We therefore need to find a way to discover, among the most interesting taxpayers, the most solvent ones, the most willing to pay.

Figure 14 Coercive procedures and tax claim For a color version of this - фото 11

Figure 1.4. Coercive procedures and tax claim. For a color version of this figure, see www.iste.co.uk/dimotikalis/analysis2.zip

We can start by observing that a taxpayer with no properties will probably not be willing to pay his dues. Therefore, a second model only focusing on a few features indicating whether the taxpayer owned some kind of assets or not is built, in order to predict if a tax notice will end in an enforced recovery proceeding or not.

Once both models are available, the taxpayer selection process is held in such a way that undertakings will only be audited if judged worthy by both models.

1.2.4. The models

Our selection strategy needs to take into account two competing demands: on one hand, tax notices must be profitable , i.e. they have to address serious tax fraud or the tax evasion phenomena; on the other, tax collectability must be guaranteed in order to justify all of the tax authorities’ efforts.

To this purpose, we develop two models, both in the form of classification trees: the first one predicts whether a taxpayer is interesting or not, while the second predicts the final stage of a tax notice, distinguishing between those ending with an enforced recovery proceeding and the others, where such enforced recovery proceedings do not take place.

The first one’s attributes are taken from several datasets run by the IRA and are related to the taxpayers’ tax returns and their annexes (such as the sector studies) , their properties details, their customers and suppliers lists and their tax notices, whereas the second one only focuses on a set of features concerning taxpayers’ assets.

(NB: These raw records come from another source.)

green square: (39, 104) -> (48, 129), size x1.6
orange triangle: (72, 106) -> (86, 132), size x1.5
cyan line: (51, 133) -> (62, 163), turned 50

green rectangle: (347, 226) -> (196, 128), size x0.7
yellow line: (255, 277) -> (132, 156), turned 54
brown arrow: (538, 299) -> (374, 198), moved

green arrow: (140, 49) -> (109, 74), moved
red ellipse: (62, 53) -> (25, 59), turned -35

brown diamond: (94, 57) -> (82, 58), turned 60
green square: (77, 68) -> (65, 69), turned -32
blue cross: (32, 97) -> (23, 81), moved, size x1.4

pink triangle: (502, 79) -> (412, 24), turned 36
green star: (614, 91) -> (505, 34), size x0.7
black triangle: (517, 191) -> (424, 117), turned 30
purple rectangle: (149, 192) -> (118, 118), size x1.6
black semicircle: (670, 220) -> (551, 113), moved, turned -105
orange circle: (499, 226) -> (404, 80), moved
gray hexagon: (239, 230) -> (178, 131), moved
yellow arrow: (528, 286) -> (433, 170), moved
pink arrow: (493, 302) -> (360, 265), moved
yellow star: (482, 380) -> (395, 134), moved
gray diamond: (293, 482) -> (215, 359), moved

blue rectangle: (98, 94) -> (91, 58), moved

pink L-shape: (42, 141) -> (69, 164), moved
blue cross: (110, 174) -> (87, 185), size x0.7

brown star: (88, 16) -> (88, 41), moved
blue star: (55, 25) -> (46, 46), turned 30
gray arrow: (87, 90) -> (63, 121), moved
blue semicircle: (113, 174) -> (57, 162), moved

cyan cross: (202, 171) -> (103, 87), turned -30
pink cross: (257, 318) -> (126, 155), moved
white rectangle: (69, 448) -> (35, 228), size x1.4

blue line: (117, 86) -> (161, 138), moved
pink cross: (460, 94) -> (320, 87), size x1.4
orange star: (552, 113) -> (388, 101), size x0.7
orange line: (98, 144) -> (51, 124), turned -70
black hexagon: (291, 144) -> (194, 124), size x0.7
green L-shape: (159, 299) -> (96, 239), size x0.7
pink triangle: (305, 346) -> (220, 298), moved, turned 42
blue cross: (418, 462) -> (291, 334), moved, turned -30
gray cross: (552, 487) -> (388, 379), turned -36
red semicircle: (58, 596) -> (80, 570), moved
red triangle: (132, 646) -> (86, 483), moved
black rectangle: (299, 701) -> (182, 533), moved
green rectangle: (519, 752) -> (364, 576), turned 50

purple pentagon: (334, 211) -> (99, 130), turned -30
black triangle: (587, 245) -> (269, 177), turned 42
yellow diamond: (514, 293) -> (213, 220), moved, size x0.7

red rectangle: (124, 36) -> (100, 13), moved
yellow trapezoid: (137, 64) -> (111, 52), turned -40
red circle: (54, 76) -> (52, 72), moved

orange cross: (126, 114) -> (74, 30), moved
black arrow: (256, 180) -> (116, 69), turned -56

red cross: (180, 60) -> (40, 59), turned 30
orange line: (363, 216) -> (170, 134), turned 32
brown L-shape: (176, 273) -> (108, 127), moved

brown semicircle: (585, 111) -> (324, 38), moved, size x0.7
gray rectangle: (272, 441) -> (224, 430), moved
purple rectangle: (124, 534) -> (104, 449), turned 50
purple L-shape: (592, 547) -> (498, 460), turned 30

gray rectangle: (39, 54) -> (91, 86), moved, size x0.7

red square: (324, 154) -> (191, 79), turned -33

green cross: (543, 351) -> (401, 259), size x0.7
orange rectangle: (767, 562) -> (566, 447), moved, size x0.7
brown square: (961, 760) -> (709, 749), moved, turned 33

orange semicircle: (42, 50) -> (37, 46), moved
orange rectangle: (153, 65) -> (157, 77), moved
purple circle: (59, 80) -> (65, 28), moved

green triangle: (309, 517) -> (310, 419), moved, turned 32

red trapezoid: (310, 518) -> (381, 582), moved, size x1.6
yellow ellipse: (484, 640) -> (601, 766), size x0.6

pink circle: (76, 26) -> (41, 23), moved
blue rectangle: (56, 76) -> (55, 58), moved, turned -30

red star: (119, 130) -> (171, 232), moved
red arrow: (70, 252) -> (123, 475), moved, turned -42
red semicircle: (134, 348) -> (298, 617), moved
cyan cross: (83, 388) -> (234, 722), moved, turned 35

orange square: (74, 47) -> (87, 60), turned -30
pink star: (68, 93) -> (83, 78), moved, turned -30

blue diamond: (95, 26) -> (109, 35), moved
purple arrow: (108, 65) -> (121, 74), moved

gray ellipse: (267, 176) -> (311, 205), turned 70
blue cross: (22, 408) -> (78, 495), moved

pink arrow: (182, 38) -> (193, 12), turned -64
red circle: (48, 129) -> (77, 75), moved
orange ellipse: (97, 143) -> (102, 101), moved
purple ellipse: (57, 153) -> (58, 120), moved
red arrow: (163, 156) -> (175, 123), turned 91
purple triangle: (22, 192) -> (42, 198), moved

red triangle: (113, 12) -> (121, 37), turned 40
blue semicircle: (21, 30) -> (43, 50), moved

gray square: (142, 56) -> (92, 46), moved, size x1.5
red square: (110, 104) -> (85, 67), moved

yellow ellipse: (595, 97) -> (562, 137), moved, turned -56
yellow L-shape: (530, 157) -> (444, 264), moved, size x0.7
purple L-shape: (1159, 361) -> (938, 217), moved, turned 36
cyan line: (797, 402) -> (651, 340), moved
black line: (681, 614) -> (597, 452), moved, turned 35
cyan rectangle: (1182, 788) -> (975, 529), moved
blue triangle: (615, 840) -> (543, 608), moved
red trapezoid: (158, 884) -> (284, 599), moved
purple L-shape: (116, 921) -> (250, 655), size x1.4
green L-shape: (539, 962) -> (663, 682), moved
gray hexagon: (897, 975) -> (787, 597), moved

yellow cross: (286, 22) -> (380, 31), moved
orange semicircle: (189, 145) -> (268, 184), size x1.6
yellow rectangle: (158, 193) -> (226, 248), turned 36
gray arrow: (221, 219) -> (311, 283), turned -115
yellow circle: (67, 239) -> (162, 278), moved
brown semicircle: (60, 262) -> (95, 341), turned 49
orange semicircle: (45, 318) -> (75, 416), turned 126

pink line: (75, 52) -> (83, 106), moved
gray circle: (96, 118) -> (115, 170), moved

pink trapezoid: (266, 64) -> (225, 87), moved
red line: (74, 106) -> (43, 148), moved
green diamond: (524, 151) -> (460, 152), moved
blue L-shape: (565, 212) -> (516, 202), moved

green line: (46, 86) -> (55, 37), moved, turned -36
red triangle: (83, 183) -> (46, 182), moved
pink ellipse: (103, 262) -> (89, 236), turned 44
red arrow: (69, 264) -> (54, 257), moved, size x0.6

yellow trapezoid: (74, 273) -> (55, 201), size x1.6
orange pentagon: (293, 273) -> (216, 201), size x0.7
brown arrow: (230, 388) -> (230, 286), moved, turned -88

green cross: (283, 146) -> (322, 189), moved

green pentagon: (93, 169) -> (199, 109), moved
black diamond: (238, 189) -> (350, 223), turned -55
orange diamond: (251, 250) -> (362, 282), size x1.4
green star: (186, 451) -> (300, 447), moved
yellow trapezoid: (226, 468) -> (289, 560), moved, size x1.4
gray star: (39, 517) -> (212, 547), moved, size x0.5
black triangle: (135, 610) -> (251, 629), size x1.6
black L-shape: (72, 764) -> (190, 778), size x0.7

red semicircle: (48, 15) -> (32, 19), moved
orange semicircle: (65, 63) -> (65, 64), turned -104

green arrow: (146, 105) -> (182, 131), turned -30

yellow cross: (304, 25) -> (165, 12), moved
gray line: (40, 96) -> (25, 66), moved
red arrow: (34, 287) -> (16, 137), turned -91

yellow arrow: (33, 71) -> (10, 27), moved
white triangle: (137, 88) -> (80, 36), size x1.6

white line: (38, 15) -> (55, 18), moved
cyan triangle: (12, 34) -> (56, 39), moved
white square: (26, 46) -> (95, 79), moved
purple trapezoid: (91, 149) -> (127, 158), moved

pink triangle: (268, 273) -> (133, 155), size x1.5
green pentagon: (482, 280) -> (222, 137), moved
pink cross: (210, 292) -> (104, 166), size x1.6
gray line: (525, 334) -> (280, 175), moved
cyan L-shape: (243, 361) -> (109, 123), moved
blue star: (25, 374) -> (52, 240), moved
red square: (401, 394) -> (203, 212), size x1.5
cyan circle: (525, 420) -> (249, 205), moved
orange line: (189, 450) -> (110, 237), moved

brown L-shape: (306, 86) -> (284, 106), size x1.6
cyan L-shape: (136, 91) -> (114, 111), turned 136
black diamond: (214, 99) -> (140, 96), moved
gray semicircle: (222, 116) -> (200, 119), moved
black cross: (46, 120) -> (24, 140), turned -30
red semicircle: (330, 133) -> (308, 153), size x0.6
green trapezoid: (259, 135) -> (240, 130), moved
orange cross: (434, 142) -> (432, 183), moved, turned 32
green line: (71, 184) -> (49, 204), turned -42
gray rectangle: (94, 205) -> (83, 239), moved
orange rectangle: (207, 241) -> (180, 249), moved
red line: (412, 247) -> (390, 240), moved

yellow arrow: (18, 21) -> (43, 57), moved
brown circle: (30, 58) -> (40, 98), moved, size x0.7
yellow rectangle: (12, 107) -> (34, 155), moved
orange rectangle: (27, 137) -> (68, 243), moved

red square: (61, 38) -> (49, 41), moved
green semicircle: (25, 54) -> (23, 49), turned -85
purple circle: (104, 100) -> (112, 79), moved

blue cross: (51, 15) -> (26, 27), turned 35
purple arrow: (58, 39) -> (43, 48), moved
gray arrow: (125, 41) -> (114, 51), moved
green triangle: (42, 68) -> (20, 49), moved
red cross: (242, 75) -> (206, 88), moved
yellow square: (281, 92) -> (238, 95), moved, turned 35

In the taxpayer selection process, models that are easier to interpret are preferred to more complex models. Typically, decision trees meet the above requested conditions, so both of our models take that form.

In both cases, instead of considering just one decision tree, both practical and theoretical reasons (Breiman 1996) lead us towards a more sophisticated technique, known as bagging , which stands for bootstrap aggregating, with which many base classifiers are computed (in our case, many trees).

Moreover, a cost matrix is used while building the models. Indeed, in our context, to classify an actual not interesting taxpayer as interesting is a much more serious error than that of classifying as an actual interesting taxpayer as not interesting , based on the fact that, generally, tax offices’ human resources are barely sufficient to perform all of the audits they are assigned. Therefore, as long as offices audit interesting taxpayers, everything is fine, even though many interesting taxpayers may not be considered. In the same way, to predict that a tax notice will not end in a coercive procedure when it actually does, is a much more serious error than that of classifying a tax notice final stage the other way round. Therefore, different weights are given to different misclassification errors.